Friday, June 02, 2017

Ground staff sucked into engine: Probe report says pilots must be in cockpit 20 minutes before departure

NEW DELHI: India's serious aircraft accident investigator has asked Air India to ensure that its crew (read pilots) board aircraft at least 20 minutes before departure time and that a minimum time gap of 30 minutes be kept between two flights — an incoming and departing one — if crew from the former have to be used to operate the departing flight. The Aircraft Accident Investigation Board (AAIB) has also asked AI to ensure that in the absence of pilots in cockpit, another pilot of the same airline who is travelling as a passenger on that flight should not be allowed to get flight (pre-take off) clearances.

These recommendations have been made in the AAIB probe report of an accident in which an AI ground service engineer was sucked into the engine of an Airbus A-319 that was to operate from Mumbai to Hyderabad as AI 619 on December 16, 2015, at Mumbai Airport. The engineer had died on the spot.

The three-member AAIB probe panel of its senior officials Raje Bhatnagar, K Ramachandran and Amit Gupta, has also asked the Directorate General of Civil Aviation (DGCA) to immediately ask airlines to have proper time gap for crew rostering.

These recommendations have been in the recently-released report that found the exact cause for the unfortunate loss of life of the AI ground engineer. "On December 16, 2015, AI Airbus A-319 aircraft VT-SCQ was scheduled to operate flight AI-619 (Mumbai - Hyderabad). Both the cockpit crew were earlier scheduled to operate Mumbai- Rajkot-Mumbai on A-320 aircraft and Mumbai- Hyderabad -Mumbai on A-319 aircraft," it says.

The expected time of arrival of the Rajkot-Mumbai (AI-656) was (Rajkot - Mumbai) was 8.10 pm but the aircraft landed and reached its parking bay that day at 8.35 pm.
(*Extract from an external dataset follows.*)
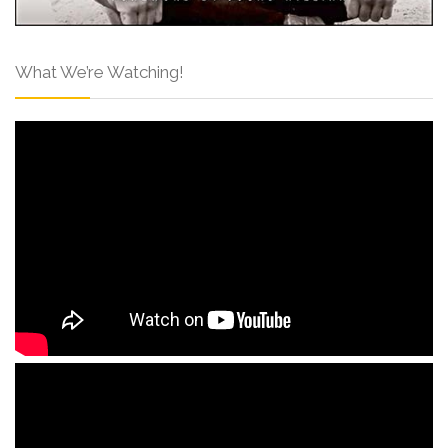
What We’re Watching!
The Mumbai-Hyderabad flight had a schedule departure time of 7.30 pm, which was delayed as the pilots supposed to operate this flight had not landed in Mumbai in time.

"Thereafter both cockpit crew got down from the (Rajkot-Mumbai) aircraft and rushed to... operate AI-619.... another pilot of Air India who was staff off duty (SOD, seated in passenger cabin) and was on board the flight AI-619, as passenger took clearance from ATC.... before the PIC entered in the cockpit.... Pushback was started at around 8.45 pm," the report says.

The engines were started after taking clearance from ground service engineer during pushback. At this time, four persons were on ground for departure of the aircraft — the deceased service engineer, an engineering helper, another helper and tow truck operator. Then the process of preparing the aircraft to taxi out on its own power began.

"As per the statement of the helper and tow truck operator, the deceased ground service engineer removed the nose wheel steering pin and was standing at the same position.... Meanwhile, the aircraft started moving with engine power. The deceased engineer was standing at the same point, facing back towards the aircraft with headsets on his head, not realising that the aircraft has started moving. The aircraft number 2 engine came very close to the deceased engineer and sucked him," it says.

All the other ground personnel ran away from the aircraft and the tow truck driver towed the tow truck away from the aircraft leaving tow bar. The nose wheel of the aircraft hit the tow bar and the tow bar got stuck with the right side main landing gear wheel. The pilot heard 'thud' sound twice and immediately stopped the aircraft.

"He also stated that someone from right side came running towards the aircraft and signalled to shut off the engine. The pilot shut off number 2 engine first and then number 1 engine. Later after nine minutes ground personnel connected the intercom headset and appraised the pilot about the situation," the report says. The accident happened at around 8.48 pm and the engineer received fatal injury.

The AAIB concluded that this accident and resultant loss of life happened due to "non-adherence to standard operating procedures and delayed departure of flight due (to) improper rostering of crew."